Do we really have a ‘Brexit dividend’?

What it means & why £20bn isn't as much as it sounds

The numbers behind this morning's economics headline are so confusing, they've got journos hitting out at each other for writing their pieces on it "as if they had no calculator available". Ouch.

What it means: Okay, let's give it our best shot.

In a deja-vu throwback to the times when every newspaper's front page revolved around debating a highly controversial economics slogan on a bus, Theresa May is saying she'll put £394 million a week into the NHS from 2018-2023, a total of £20bn a year over five years... over half of which will come from money we're no longer sending to the EU, or a 'Brexit dividend'.

What does that number actually mean? Well, it's equivalent to a 3.4% budget increase per year – more than what the Conservatives have put in so far, but less than the average since the service was founded (3.7%), and less than what economists say it would need to move from not-sinking to actually-improving (4%).

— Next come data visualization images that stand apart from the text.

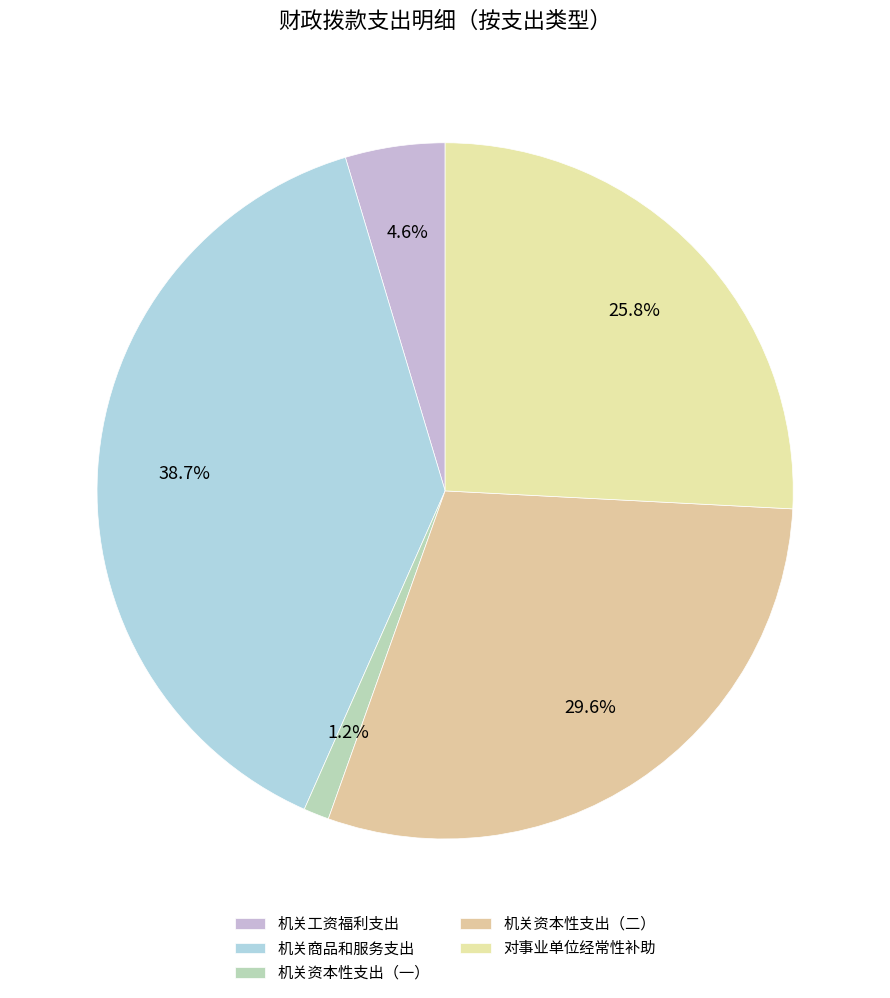

What is the smallest slice in the pie chart?

机关资本性支出（一）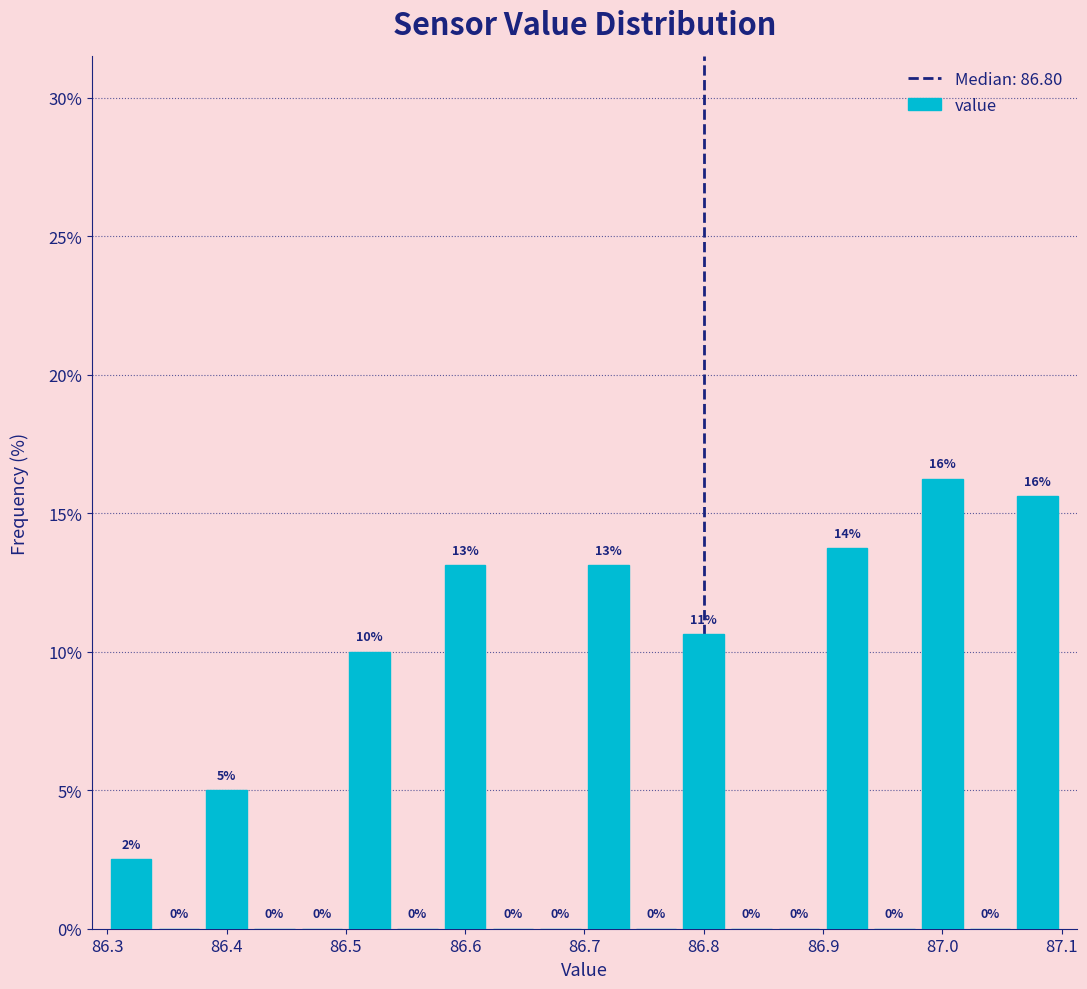

Which range on the x-axis has the tallest bar?

86.98 to 87.02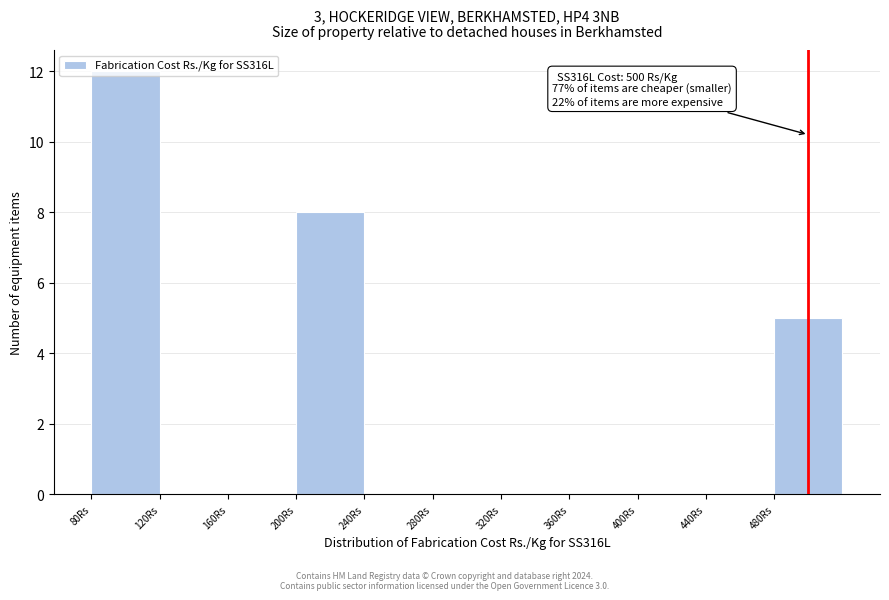

Over which range of the x-axis is the bar tallest?

80 to 120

But people aren't too sure about the calculations here. We send £19bn a year to the EU. But the EU spends on us too: notably on subsidies to UK farmers. We'll have to fund those ourselves. Plus, because of all the uncertainty and investment possibly leaving the UK, we're not going to be making as much money in the years immediately after Brexit as we were before – which will cost us approximately £8bn in tax revenue per year, estimates show. (Even a group called 'Economists For Brexit' agrees there'll be a 'hit' to finances).

That leaves us a grand total of £0 to add to the NHS... which leaves a big Brexit-dividend-shaped hole in this plan.